§ DIRECTIVE
Within this material, find every line where the string "position" appears, and copy it out.

◇ ◇ ◇ ◇

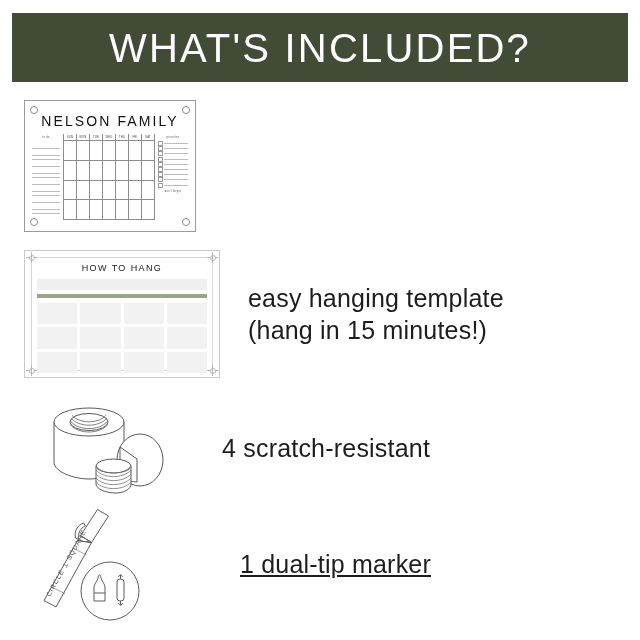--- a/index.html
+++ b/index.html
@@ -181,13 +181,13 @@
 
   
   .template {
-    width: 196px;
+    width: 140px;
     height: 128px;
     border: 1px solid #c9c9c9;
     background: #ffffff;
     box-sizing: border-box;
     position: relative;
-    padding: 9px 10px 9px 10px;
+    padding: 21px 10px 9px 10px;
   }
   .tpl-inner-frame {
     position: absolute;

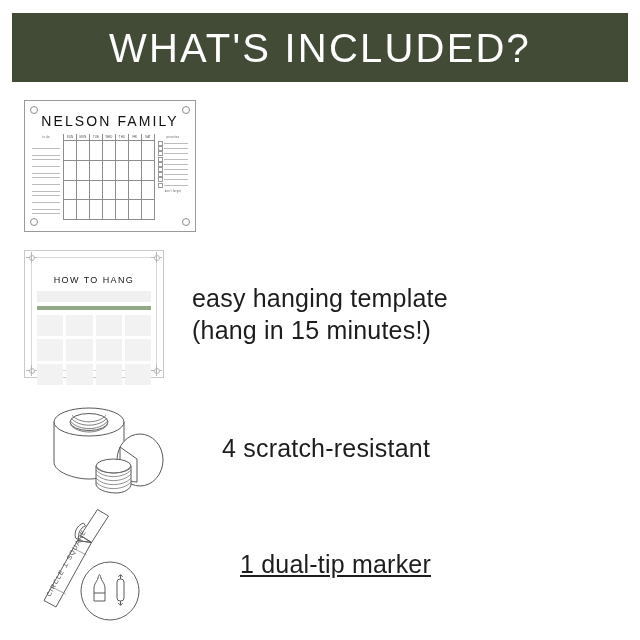--- a/index.html
+++ b/index.html
@@ -503,6 +503,7 @@
 
   <div class="row-text">
     <div>1 dual-tip marker</div>
+    <div>(round &amp; chisel tip)</div>
   </div>
 </div>
 

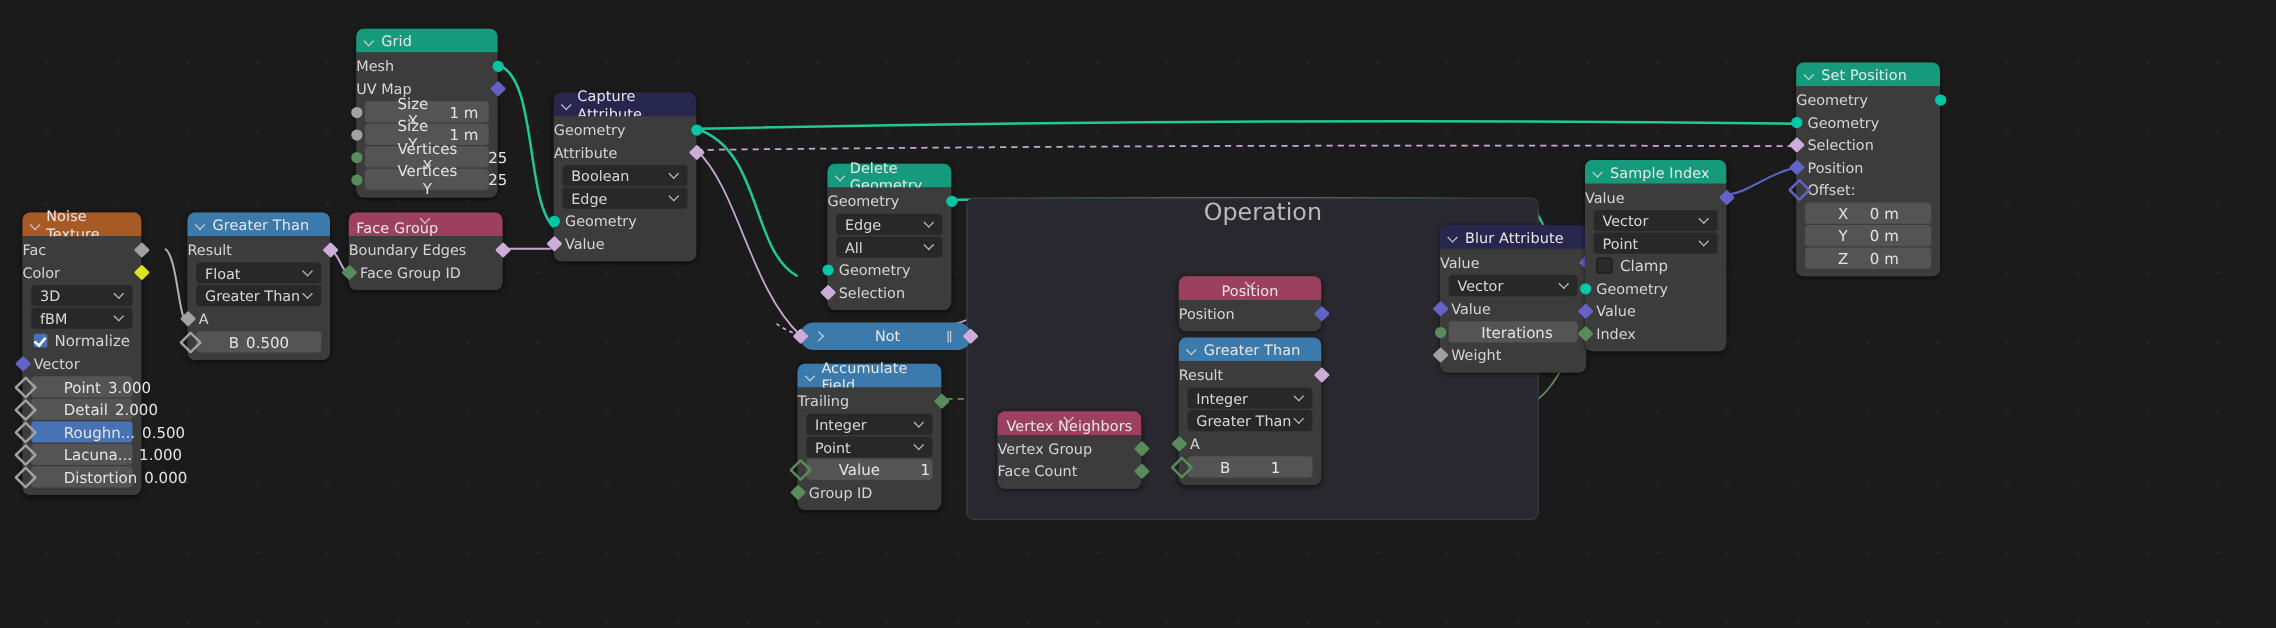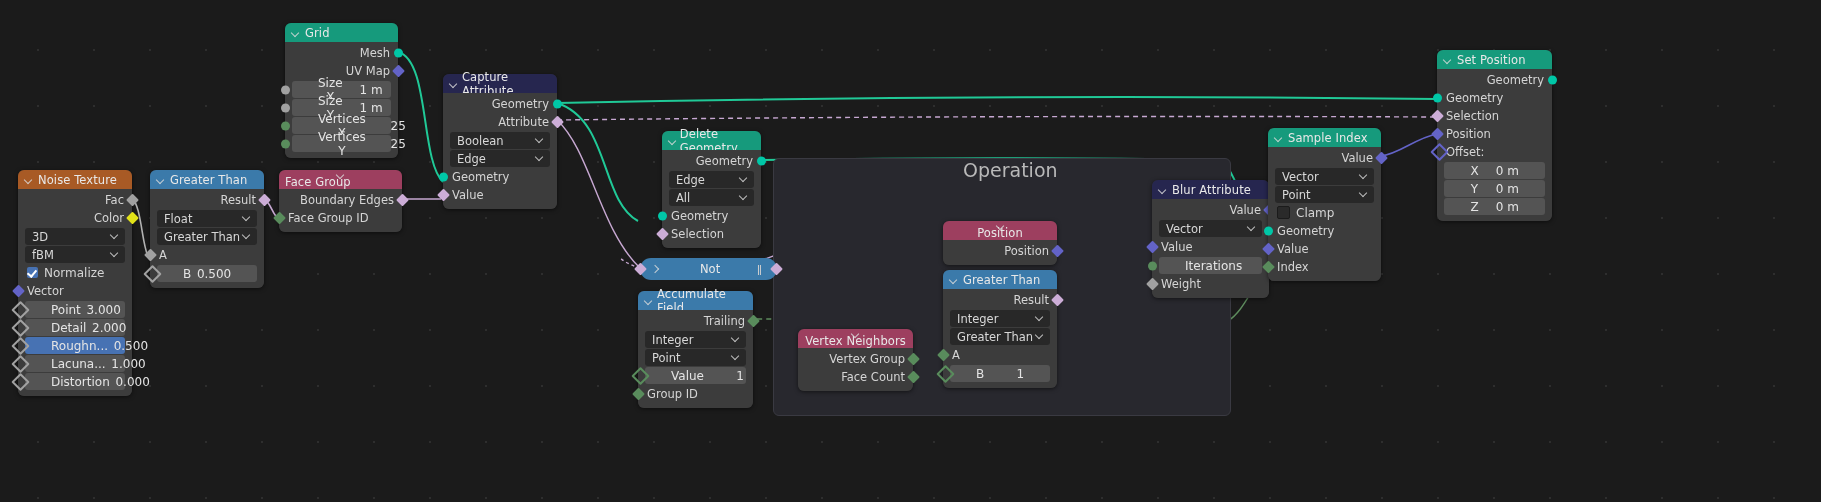--- a/index.html
+++ b/index.html
@@ -30,7 +30,7 @@
   .chev.right::before{transform:rotate(-45deg);left:2px;top:1px;}
 
   .row{position:relative;height:18px;display:flex;align-items:center;font-size:11.5px;color:#d5d5d5;}
-  .row.out{justify-content:flex-end;padding-right:8px;}
+  .row.out{justify-content:flex-start;padding-right:8px;}
   .row.in{justify-content:flex-start;padding-left:9px;}
 
   .wdg{margin:1px 7px;height:17px;border-radius:3px;background:#282828;color:#d8d8d8;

◇ ◇ ◇ ◇

§ ANSWER FOR THE TASK
     position: relative;
     position: absolute;
   .row{position:relative;height:18px;display:flex;align-items:center;font-size:11.5px;color:#d5d5d5;}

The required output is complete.